The team will use a sizeable INCITE allocation to explore efficient alternatives for transformer models for language modeling.
Artificial intelligence (AI), and deep learning (DL) in particular, is rapidly becoming pervasive in almost all areas of computer science, and is even being used to assist computational science modeling and simulations. At the forefront of this development are large language models (LLMs). The challenges the team seeks to address in this project originate from the fact that large models do not fit on a single CPU/GPU and/or take a long time to train. Scaling the training of large neural networks to extreme levels of parallelism requires parallelizing and optimizing different computational and communication motifs such as dense and sparse tensor computations, irregular communication patterns, load imbalance issues, and fast filesystem access.

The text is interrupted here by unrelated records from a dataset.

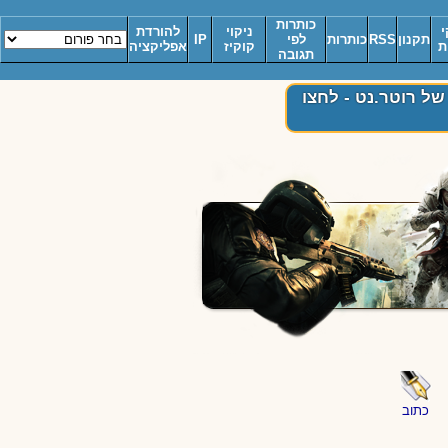
כותרות
י
ניקוי
להורדת
תקנון
RSS
כותרות
לפי
IP
ת
קוקיז
אפליקציה
תגובה
ל רוטר.נט - לחצו
כתוב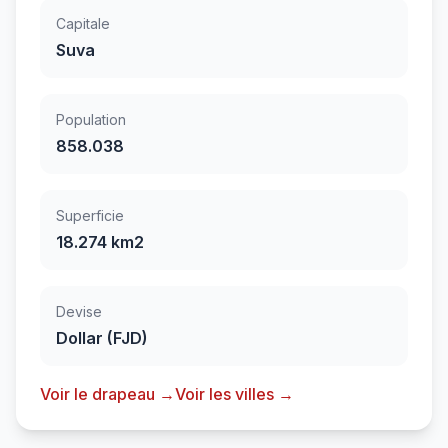
Capitale
Suva
Population
858.038
Superficie
18.274 km2
Devise
Dollar (FJD)
Voir le drapeau →
Voir les villes →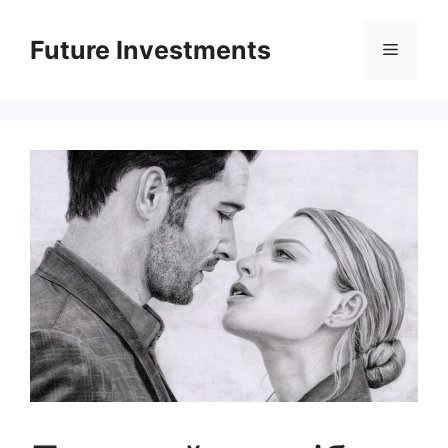
Перейти
до
Future Investments
Меню
вмісту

The team will use a sizeable INCITE allocation across the three platforms (Polaris, Aurora, and Frontier) to advance research in three directions. First, the scaling of parallel training of deep learning models to a large number of GPUs is non-trivial. They plan to use their framework, AxoNN, to analyze and optimize the performance and portability of training, finetuning, and inference. Second, they plan to explore efficient alternatives for transformer models for language modeling. They intend to train variants of modern language model architectures that are directly aimed at usability constraints in smaller academic laboratories. The team is focused on variants with smaller memory footprints and adaptive compute capabilities at deployment to enable more research and development in the fields of machine learning and NLP. Third, they propose to fine-tune trained models for several downstream tasks. The team plans to utilize the trained models for several HPC-related tasks such as improving portability and studying performance explainability.